So after pages of confusion and apparent denial, we're left back where started.
MY position has been consistent, so lay off the snide false accusations.
Your position may have been consistent, but so was your obfuscation. How many times did Fenring try and get you to explain the details? A heck of a lot. And you still wouldn't make it very clear because you only want to state the marketing side (that you are pro-woman) and not the practical specifics (that it's important that we retain a right to kill a fetus, irregardless of whether we could remove it safely alive).
It's not the man's body, thus not his call as to what it can or cannot be used for.
If your logic was restricted to control of the body, and not to control of reproduction this would follow, however, since you constructed this as an argument about two rights it doesn't provide for the man's equivalent right.
He can choose to walk away at any point, so already has the freedom to choose not to be a father without and need for medical facilitation. I've already made it clear that legal force should not be applied to him any more than is should be to her. (Once agreements that amount to a contract have been made, that changes, for sure, but that's out of context here)
Which is a position that I agree with, however, its not the current state of anyone's law. In fact, the law is extremely certain that it prefers the opposite result, with an absolutely binding financial liability imposed at the moment of conception.
And even if we dropped the financial element, it does nothing to address the presumed moral/ethical dilemma that you have created by taking away the man's decision about reproduction at a time when there is no borne person, but just a "part" of a woman that she can choose to use to take away his right to control his own reproduction.
It's not unreasonable to weigh the rights of a viable fetus versus the inconvenience or even risk to a woman and decide that past the point of viability we'd require an attempt to save the life of a fetus absent a compelling risk of physical harm to the mother.

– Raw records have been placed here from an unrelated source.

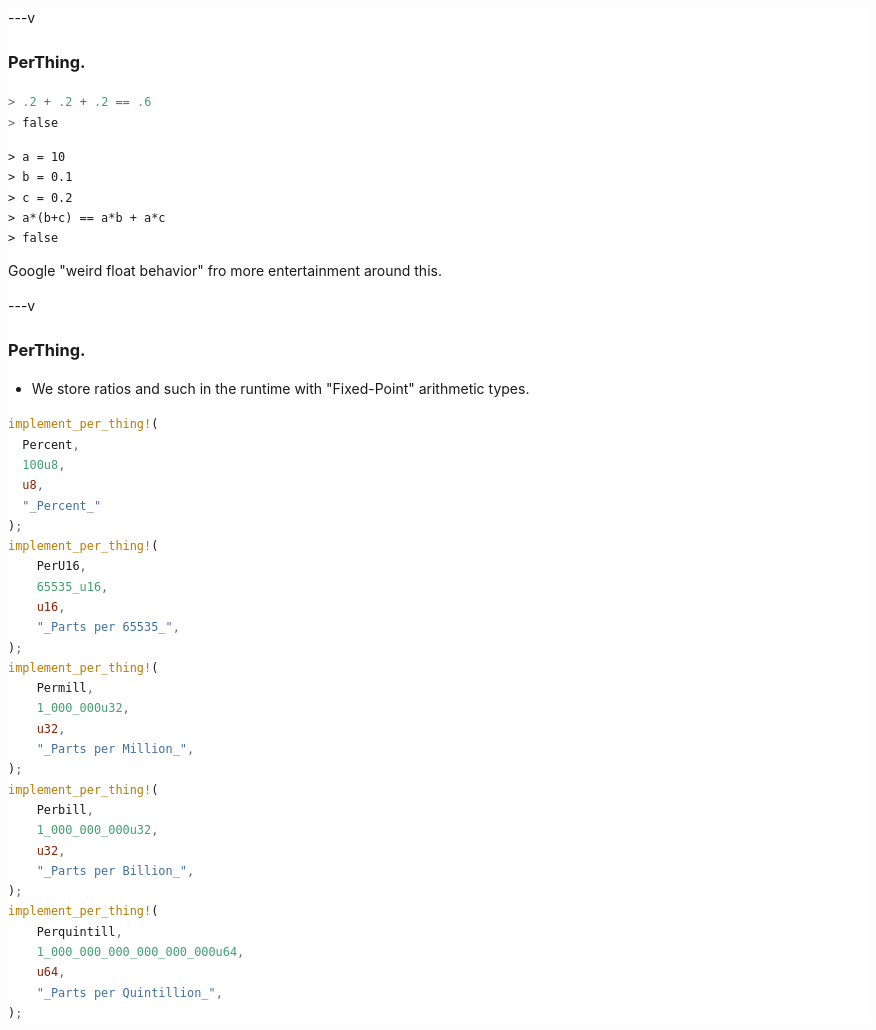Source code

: 
---v

### PerThing.

```python
> .2 + .2 + .2 == .6
> false
```

```
> a = 10
> b = 0.1
> c = 0.2
> a*(b+c) == a*b + a*c
> false
```

Google "weird float behavior" fro more entertainment around this.

---v

### PerThing.

- We store ratios and such in the runtime with "Fixed-Point" arithmetic types.

```rust
implement_per_thing!(
  Percent,
  100u8,
  u8,
  "_Percent_"
);
implement_per_thing!(
	PerU16,
	65535_u16,
	u16,
	"_Parts per 65535_",
);
implement_per_thing!(
	Permill,
	1_000_000u32,
	u32,
	"_Parts per Million_",
);
implement_per_thing!(
	Perbill,
	1_000_000_000u32,
	u32,
	"_Parts per Billion_",
);
implement_per_thing!(
	Perquintill,
	1_000_000_000_000_000_000u64,
	u64,
	"_Parts per Quintillion_",
);
```
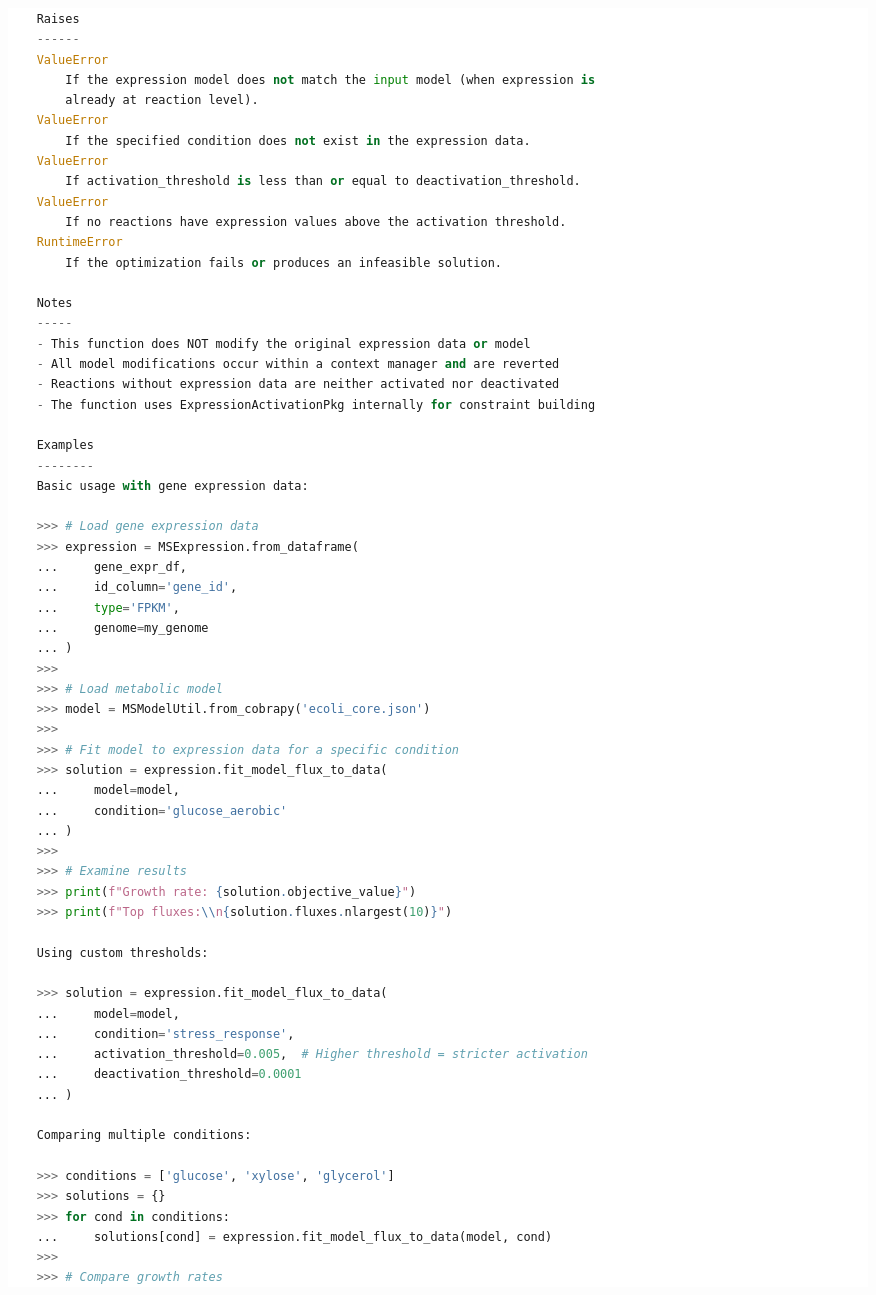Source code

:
 ```python
    Raises
    ------
    ValueError
        If the expression model does not match the input model (when expression is
        already at reaction level).
    ValueError
        If the specified condition does not exist in the expression data.
    ValueError
        If activation_threshold is less than or equal to deactivation_threshold.
    ValueError
        If no reactions have expression values above the activation threshold.
    RuntimeError
        If the optimization fails or produces an infeasible solution.

    Notes
    -----
    - This function does NOT modify the original expression data or model
    - All model modifications occur within a context manager and are reverted
    - Reactions without expression data are neither activated nor deactivated
    - The function uses ExpressionActivationPkg internally for constraint building

    Examples
    --------
    Basic usage with gene expression data:

    >>> # Load gene expression data
    >>> expression = MSExpression.from_dataframe(
    ...     gene_expr_df,
    ...     id_column='gene_id',
    ...     type='FPKM',
    ...     genome=my_genome
    ... )
    >>>
    >>> # Load metabolic model
    >>> model = MSModelUtil.from_cobrapy('ecoli_core.json')
    >>>
    >>> # Fit model to expression data for a specific condition
    >>> solution = expression.fit_model_flux_to_data(
    ...     model=model,
    ...     condition='glucose_aerobic'
    ... )
    >>>
    >>> # Examine results
    >>> print(f"Growth rate: {solution.objective_value}")
    >>> print(f"Top fluxes:\\n{solution.fluxes.nlargest(10)}")

    Using custom thresholds:

    >>> solution = expression.fit_model_flux_to_data(
    ...     model=model,
    ...     condition='stress_response',
    ...     activation_threshold=0.005,  # Higher threshold = stricter activation
    ...     deactivation_threshold=0.0001
    ... )

    Comparing multiple conditions:

    >>> conditions = ['glucose', 'xylose', 'glycerol']
    >>> solutions = {}
    >>> for cond in conditions:
    ...     solutions[cond] = expression.fit_model_flux_to_data(model, cond)
    >>>
    >>> # Compare growth rates
```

It's entirely unreasonable, because it means violating control of her body in favor of the state dictating its use for the purposes of others. It's a lazy way of addressing the concern that actively communicates that women are less entitled to rights then men are.
Actually, you just making unsupported assertions now. It's completely reasonable, it may also be reasonable to hold the view you have depending on one's underlying assumptions. But there is no argument on earth that would make it unreasonable to argue in favor of saving a viable fetus where it can be done without material risk to a mother (I get some might also hold to the zero risk standard, though again its not unreasonable to require a minimal level of risk here). Of course, from your position, you'd also hold that we have to provide a termination style abortion, even if a live birth were
demonstrably safer, and there's really not a good reason for that to be the case.
By the way, by glossing over the man's right to control his own reproduction on the same terms as a women, you've already established that you think women should have greater rights over reproduction than men (not equal rights).
If you are really concerned about late term abortion then address the primary causes of it.
No. I'm not concerned about late term abortions. I'm concerned that killing a viable fetus is unjustifiable if it can be removed at low risk to the woman carrying it. I don't care why she wants it out, that's her decision not mine.
Ensure that sufficient funding for abortion is available so that women don't have to spend months coming up with enough to afford it, pushing them into the later term.
Out of curiosity, since you make this claim, what percentage of women desiring an abortion are turned away from Planned Parenthood and other abortion providers because of a lack of ability to pay?
Ensure that men and women have access to several months worth of fully paid family leave and create the expectation that both will take it in the event of a birth or other family emergencies so that there's no excuse for suppressing the pay and employment opportunities of women based on the expectation that they'll be forced to take time out for child care.
Which, while a good idea to support young families, will make little actual difference as no child is raised in "several months," they take years. Women aren't lagging in pay because they give birth and are out for a few months, they lag in pay after they stay home for years getting kids from birth into school.
The list goes on. There are many, many things that can be done that have real effects on the frequency of need for late term abortion that justify themselves without regard to abortion and also involve protecting rights rather than using paternalistic restrictions at the very end of the game that actively infringe on the rights of women.
And since none of those things address the ethical issue they are all in the category of nice to have but irrelevant. And it's odd to me that you think these are "paternalistic" restrictions. At best these would be pro-human restrictions. It's really not in any way anti-woman to say you have every right to control your own body, but you don't have the right to kill people.